→ Exercise instructions
A word-for-word reproduction of the data below is needed, with no pictures in it.

** Dataset follows **

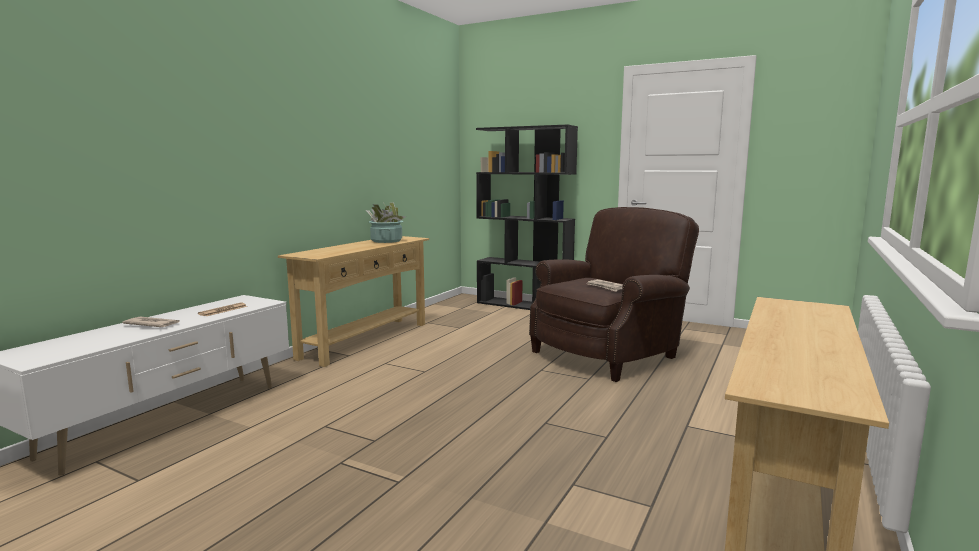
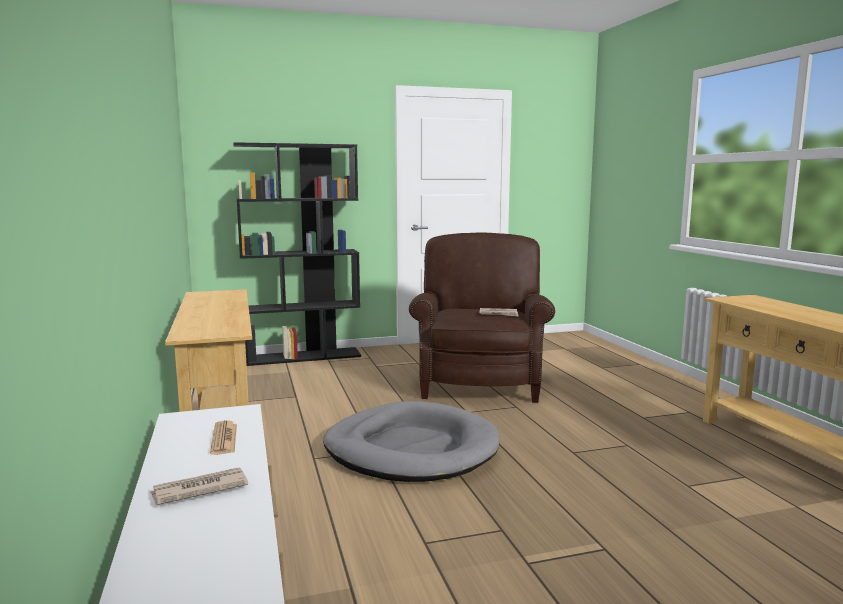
camera: 45 degrees left, 0 degrees up
(386, 241) = (215, 300): potted plant -> none
(445, 378) = (411, 449): none -> grey dog bed

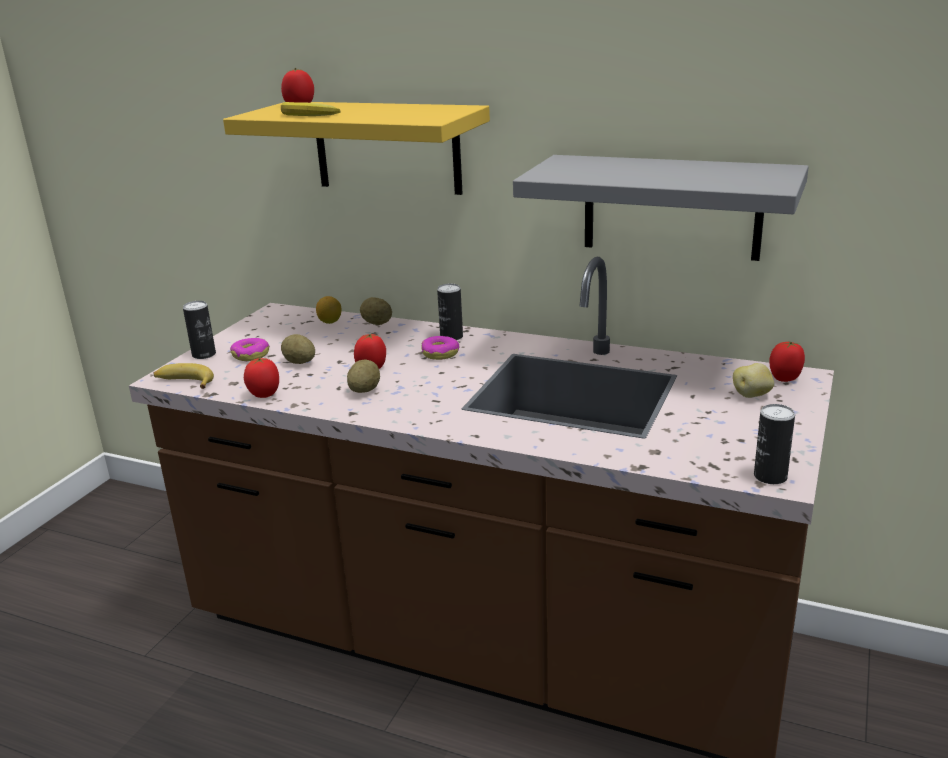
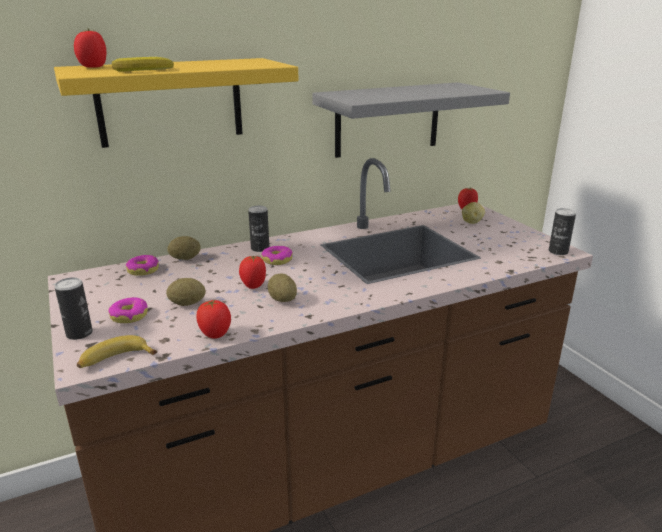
camera: 50 degrees left, 0 degrees up
(330, 322) = (143, 270): lemon -> donut

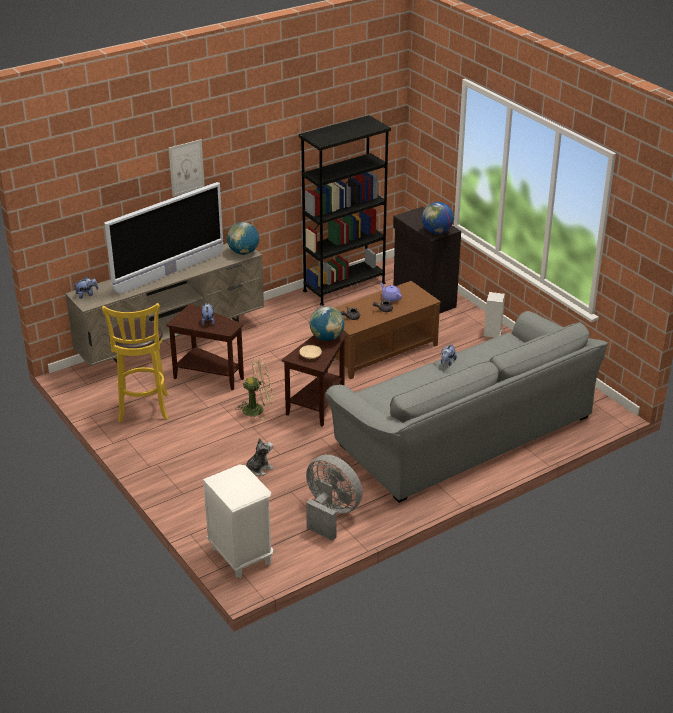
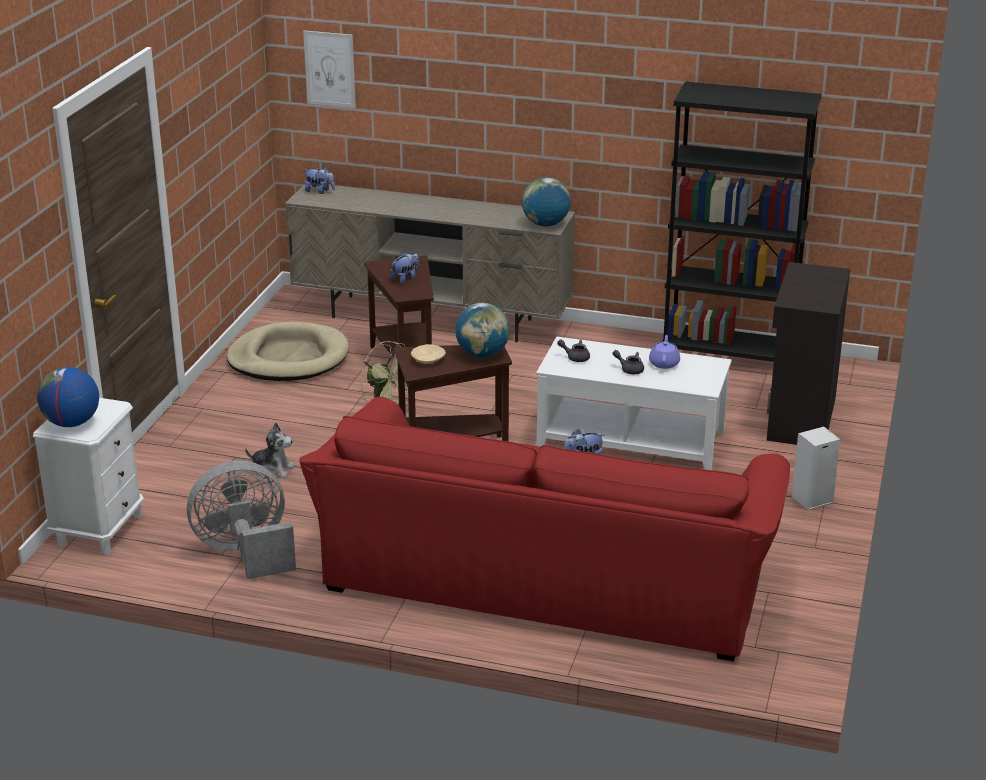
camera: 50 degrees right, 5 degrees down
(143, 410) = (288, 358): yellow stool -> beige dog bed
(169, 273) = (431, 209): television -> none
(186, 167) = (498, 70): picture -> picture (329, 69)
(331, 514) = (245, 553): grey fan -> grey fan turned 105 degrees counterclockwise
(380, 350) = (630, 440): brown coffee table -> white coffee table
(437, 232) = (803, 301): globe -> globe (71, 423)
(463, 430) = (548, 572): grey sofa -> red sofa

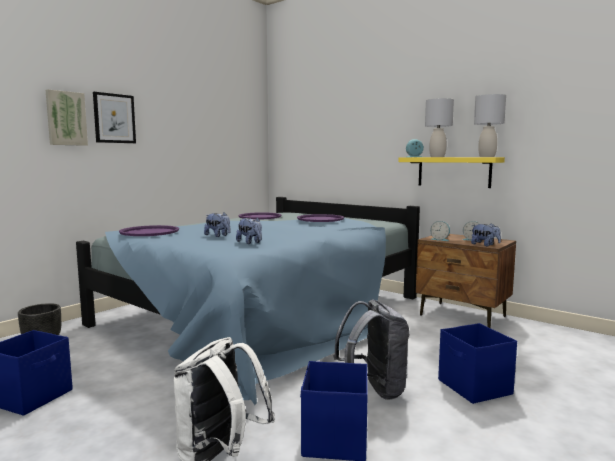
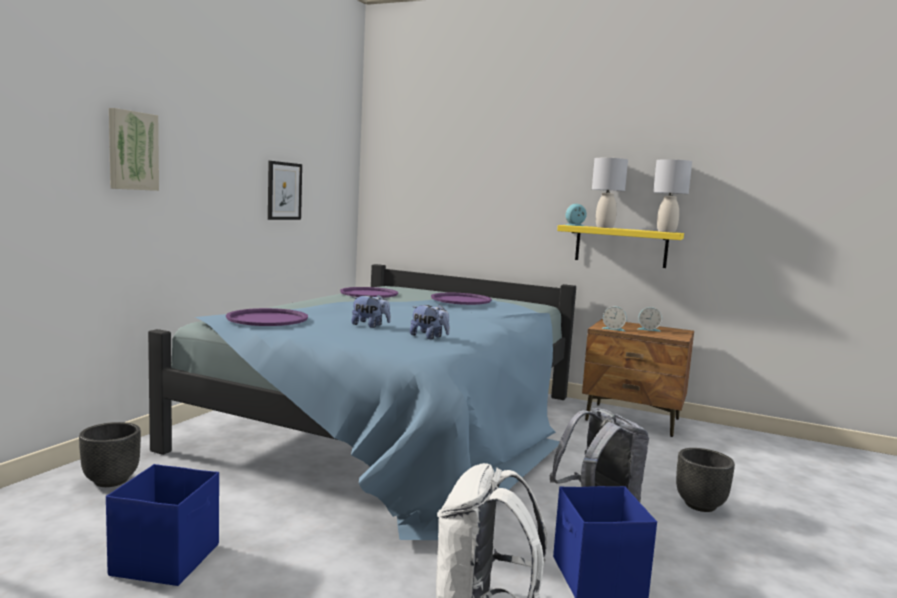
camera: 15 degrees left, 0 degrees up
(114, 118) = (190, 152): picture -> picture (284, 191)
(474, 387) = (701, 505): blue storage box -> black planter
(485, 245) = (670, 337): plush toy -> none

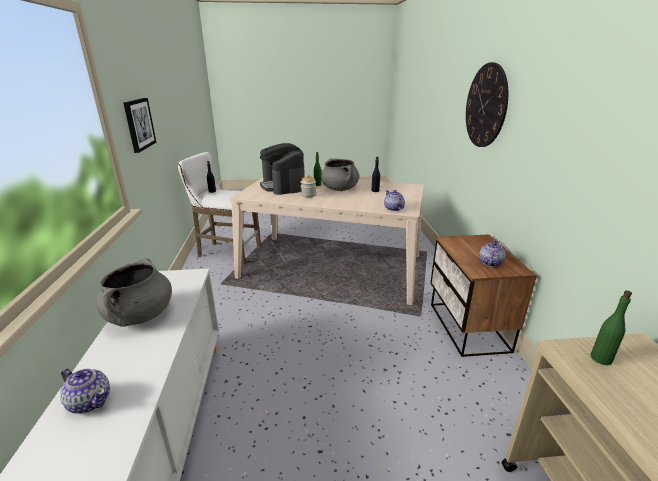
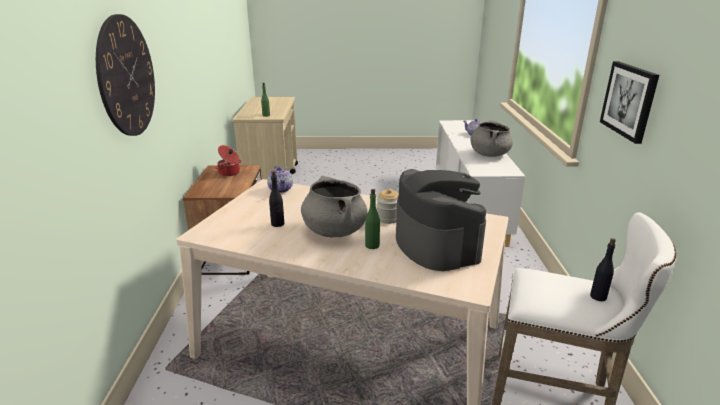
camera: 175 degrees left, 0 degrees up
(489, 263) = (229, 173): teapot -> cooking pot

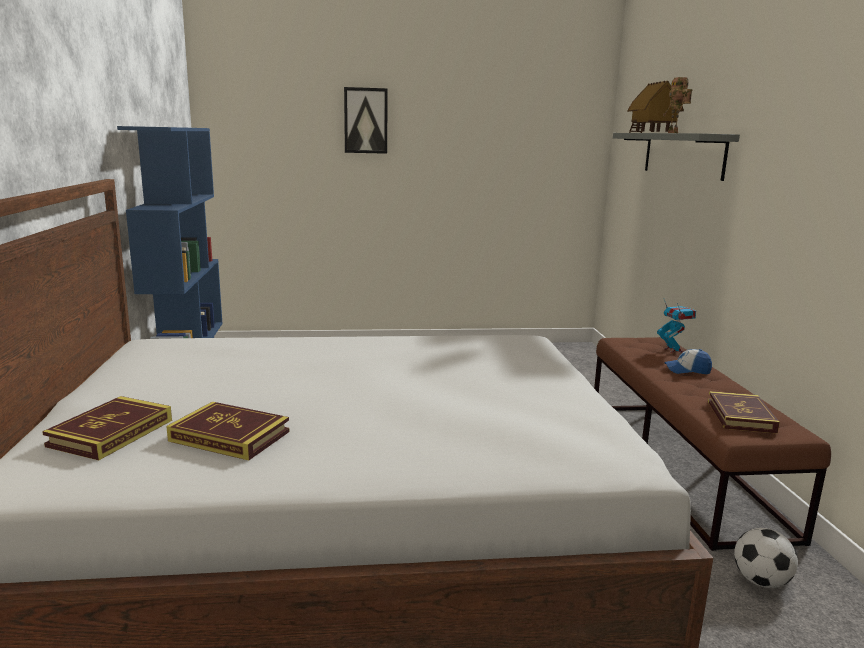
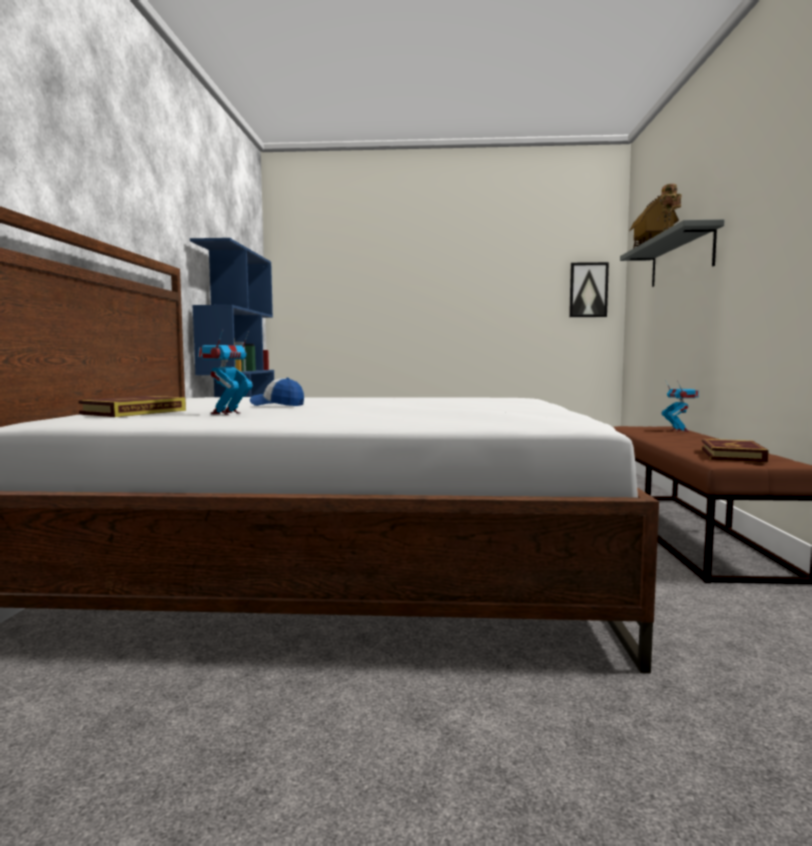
camera: 10 degrees right, 10 degrees down
(229, 436) = (226, 413): book -> toy robot
(365, 120) = (404, 265): picture -> picture (588, 290)
(687, 370) = (688, 438): cap -> cap (277, 405)
(760, 581) = (755, 604): football -> none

** End of Dataset **

→ Written response
camera: 45 degrees left, 0 degrees up
(386, 241) = (215, 300): potted plant -> none
(445, 378) = (411, 449): none -> grey dog bed

camera: 50 degrees left, 0 degrees up
(330, 322) = (143, 270): lemon -> donut

camera: 50 degrees right, 5 degrees down
(143, 410) = (288, 358): yellow stool -> beige dog bed
(169, 273) = (431, 209): television -> none
(186, 167) = (498, 70): picture -> picture (329, 69)
(331, 514) = (245, 553): grey fan -> grey fan turned 105 degrees counterclockwise
(380, 350) = (630, 440): brown coffee table -> white coffee table
(437, 232) = (803, 301): globe -> globe (71, 423)
(463, 430) = (548, 572): grey sofa -> red sofa

camera: 15 degrees left, 0 degrees up
(114, 118) = (190, 152): picture -> picture (284, 191)
(474, 387) = (701, 505): blue storage box -> black planter
(485, 245) = (670, 337): plush toy -> none

camera: 175 degrees left, 0 degrees up
(489, 263) = (229, 173): teapot -> cooking pot

camera: 10 degrees right, 10 degrees down
(229, 436) = (226, 413): book -> toy robot
(365, 120) = (404, 265): picture -> picture (588, 290)
(687, 370) = (688, 438): cap -> cap (277, 405)
(760, 581) = (755, 604): football -> none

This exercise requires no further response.